[Data excerpts]
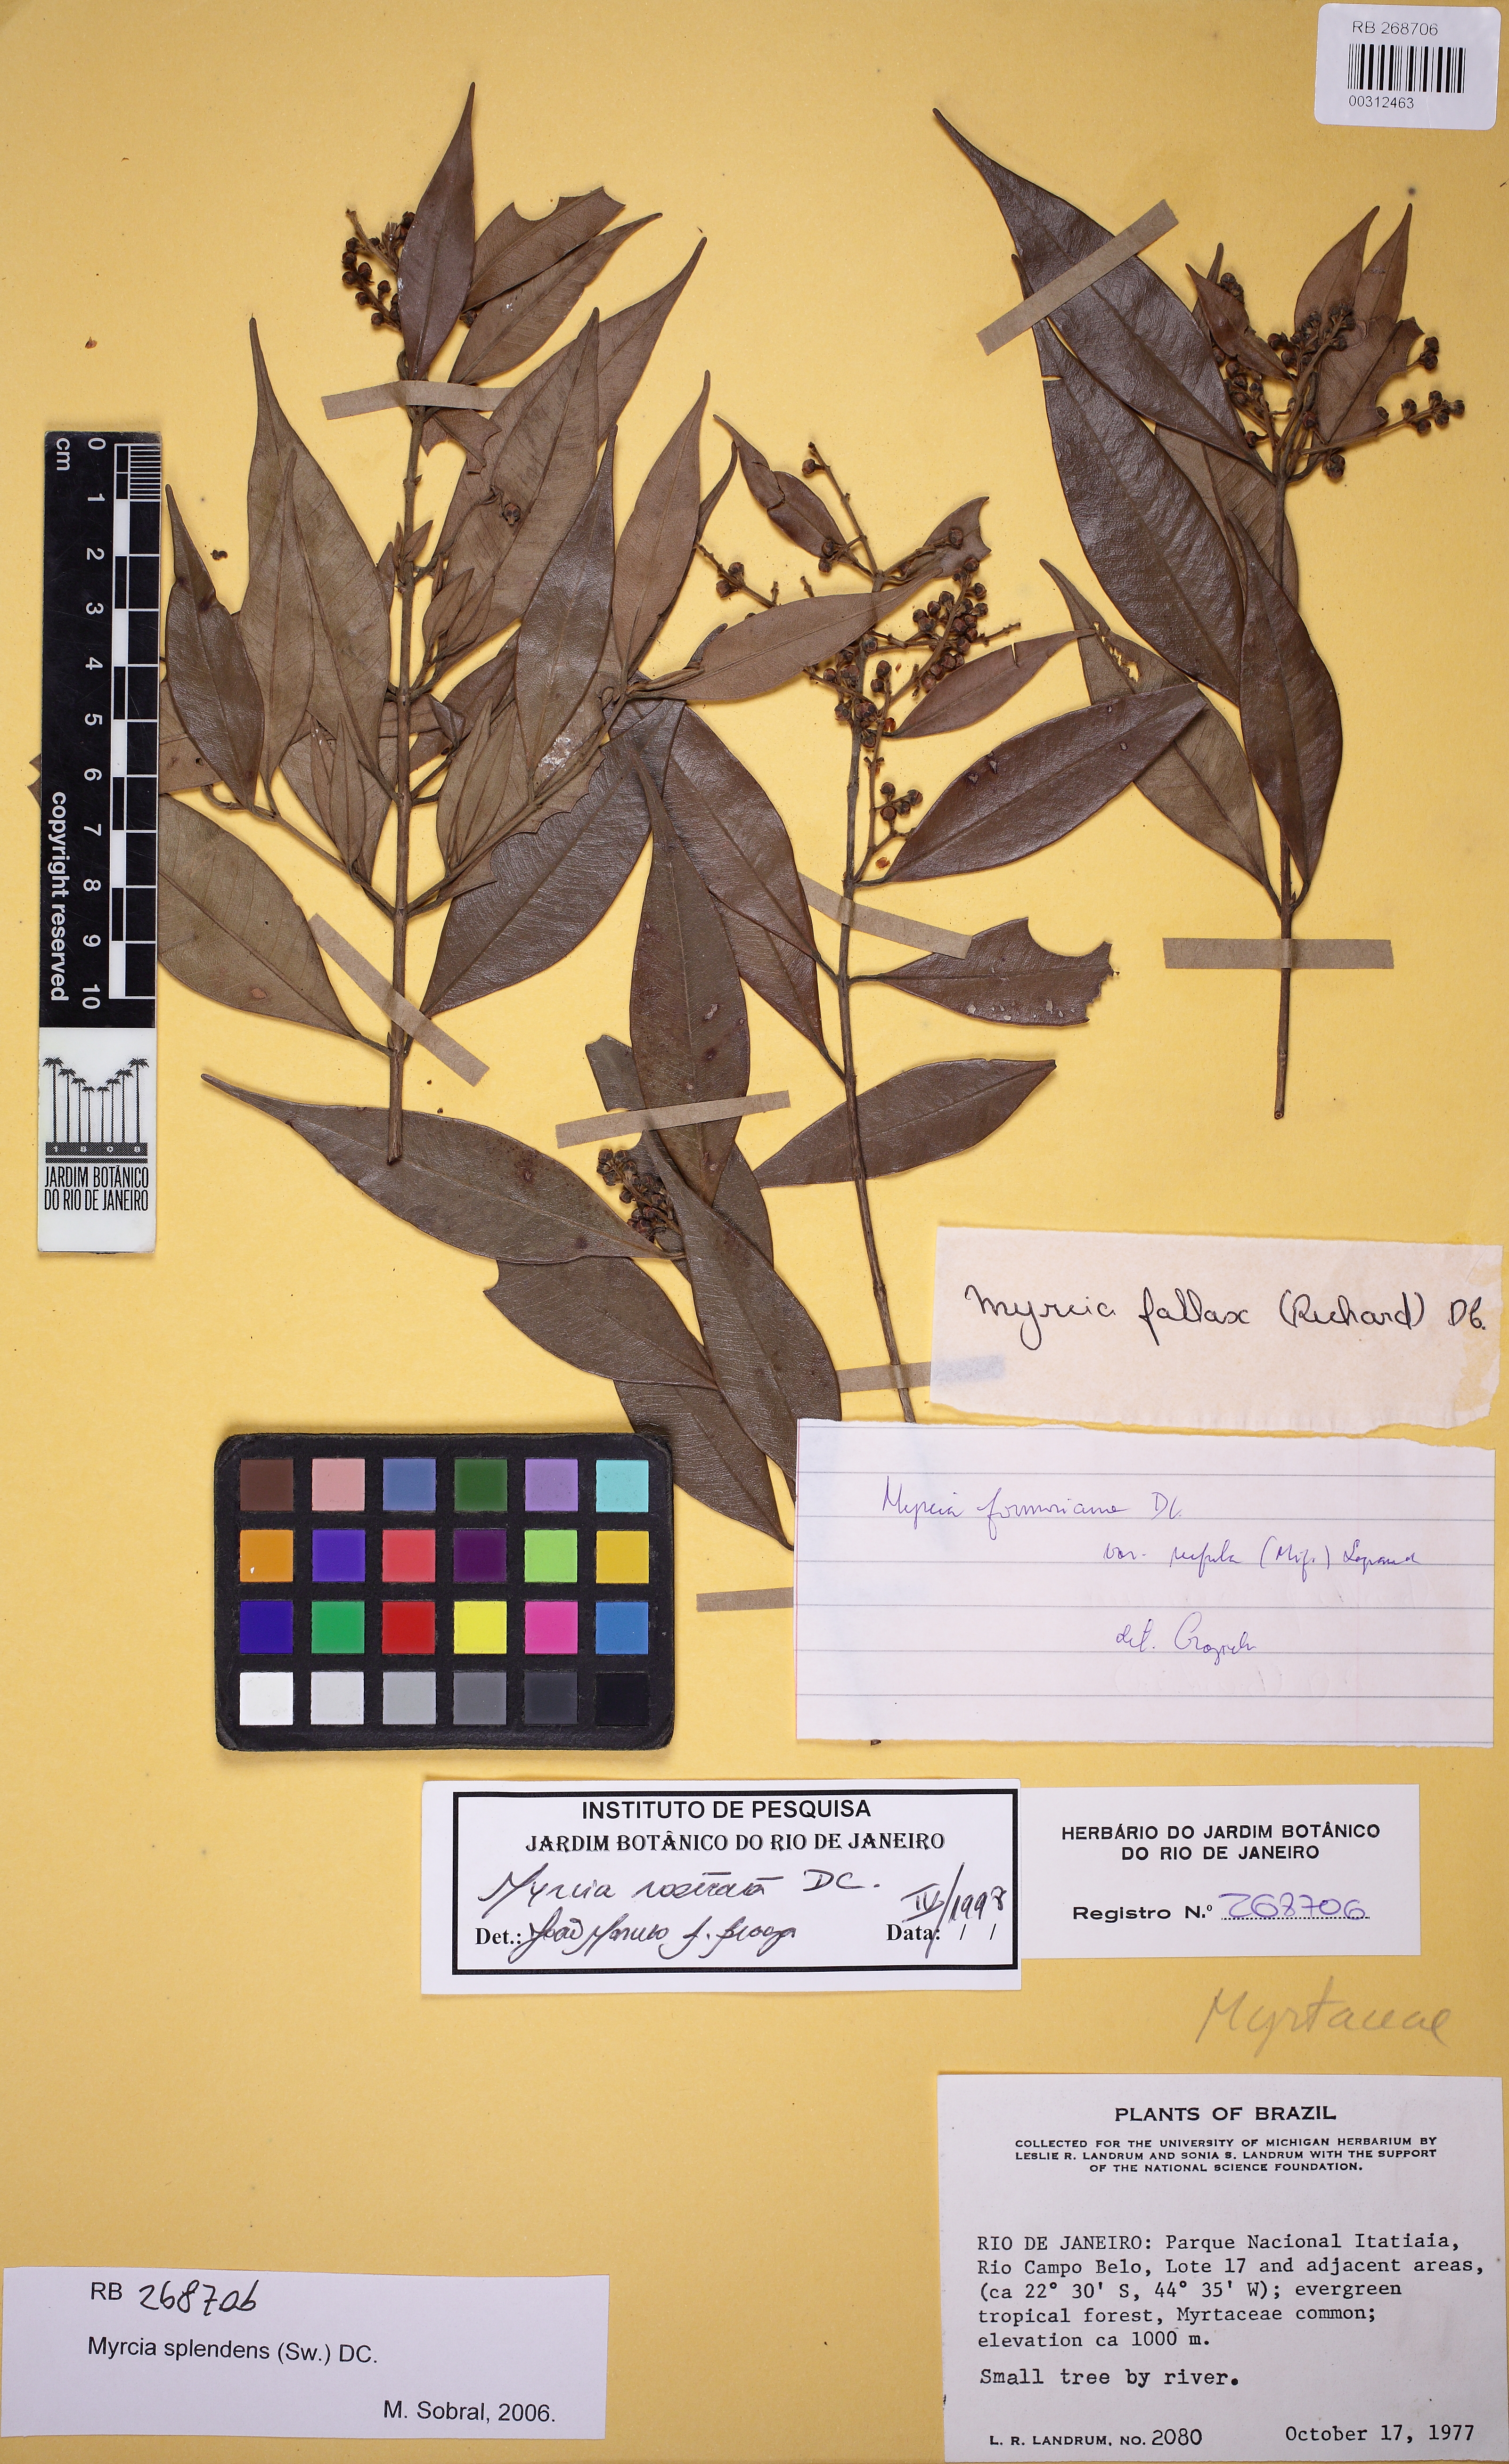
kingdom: Plantae
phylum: Tracheophyta
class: Magnoliopsida
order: Myrtales
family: Myrtaceae
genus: Myrcia
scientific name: Myrcia splendens
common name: Surinam cherry
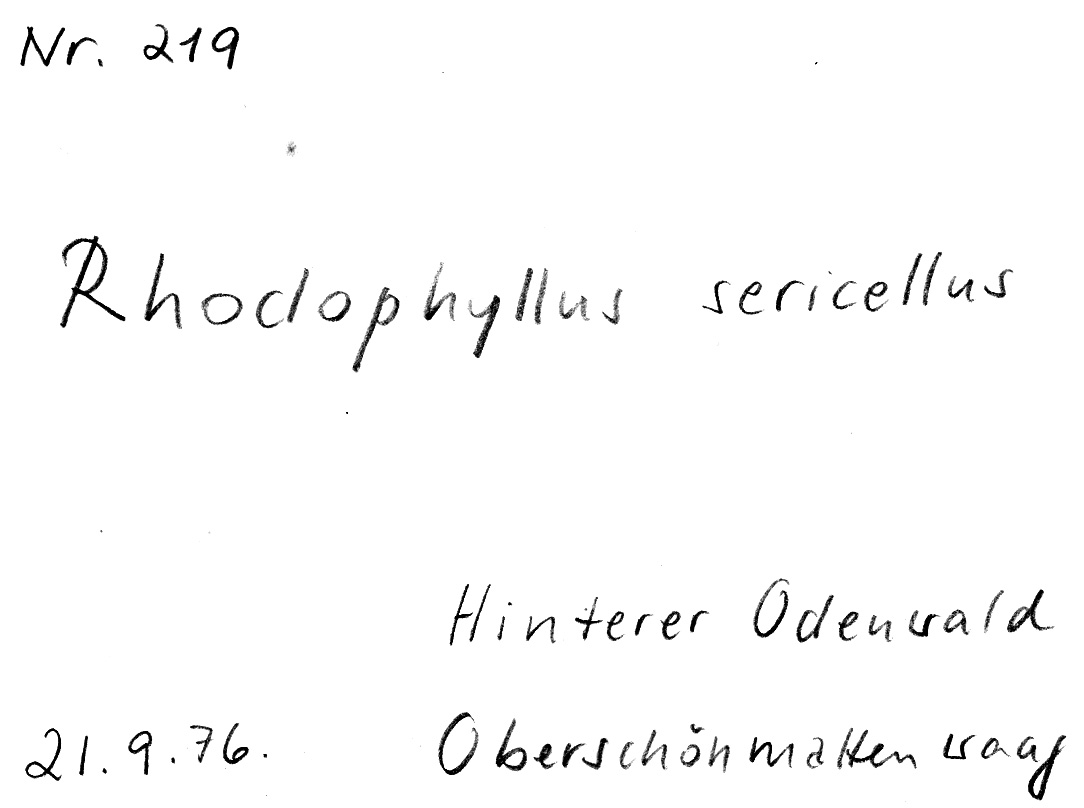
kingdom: Fungi
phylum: Basidiomycota
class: Agaricomycetes
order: Agaricales
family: Entolomataceae
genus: Entoloma
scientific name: Entoloma sericellum
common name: Cream pinkgill
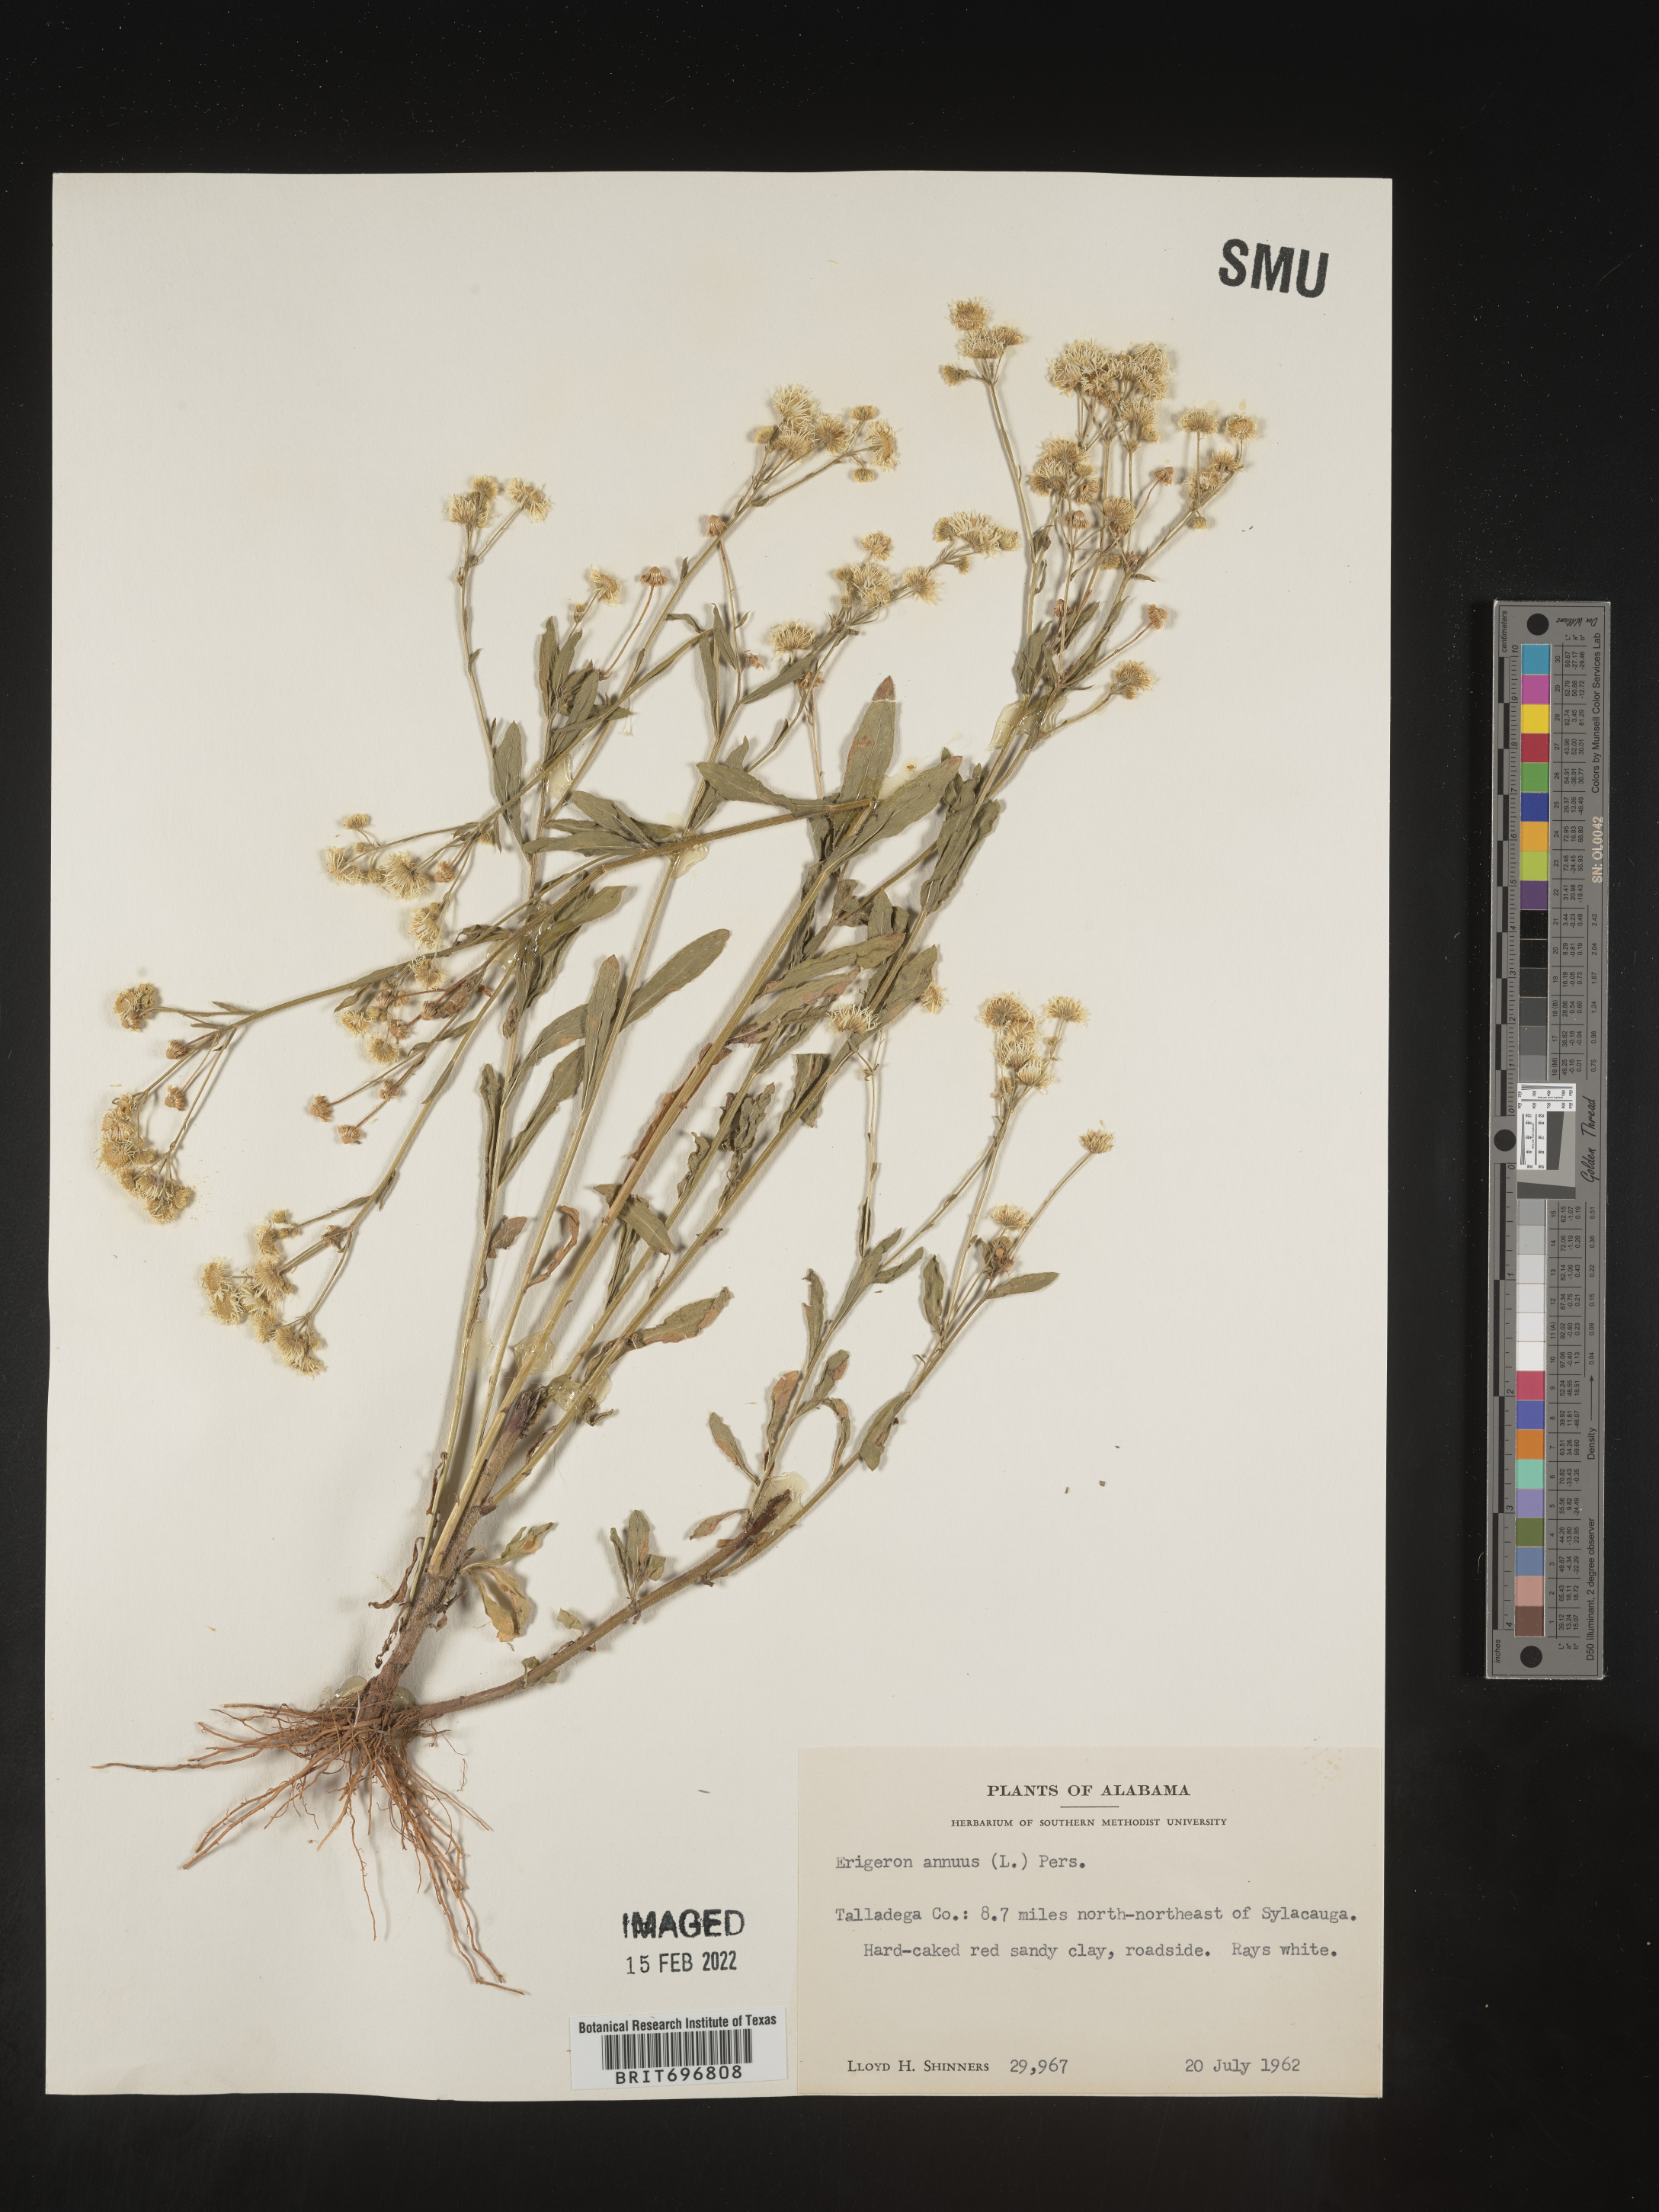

◆ **Job**
Can you write out the classification lines of every entry word for word, without the pictures?

◆ **Full response**
kingdom: Plantae
phylum: Tracheophyta
class: Magnoliopsida
order: Myrtales
family: Myrtaceae
genus: Myrcia
scientific name: Myrcia splendens
common name: Surinam cherry
kingdom: Fungi
phylum: Basidiomycota
class: Agaricomycetes
order: Agaricales
family: Entolomataceae
genus: Entoloma
scientific name: Entoloma sericellum
common name: Cream pinkgill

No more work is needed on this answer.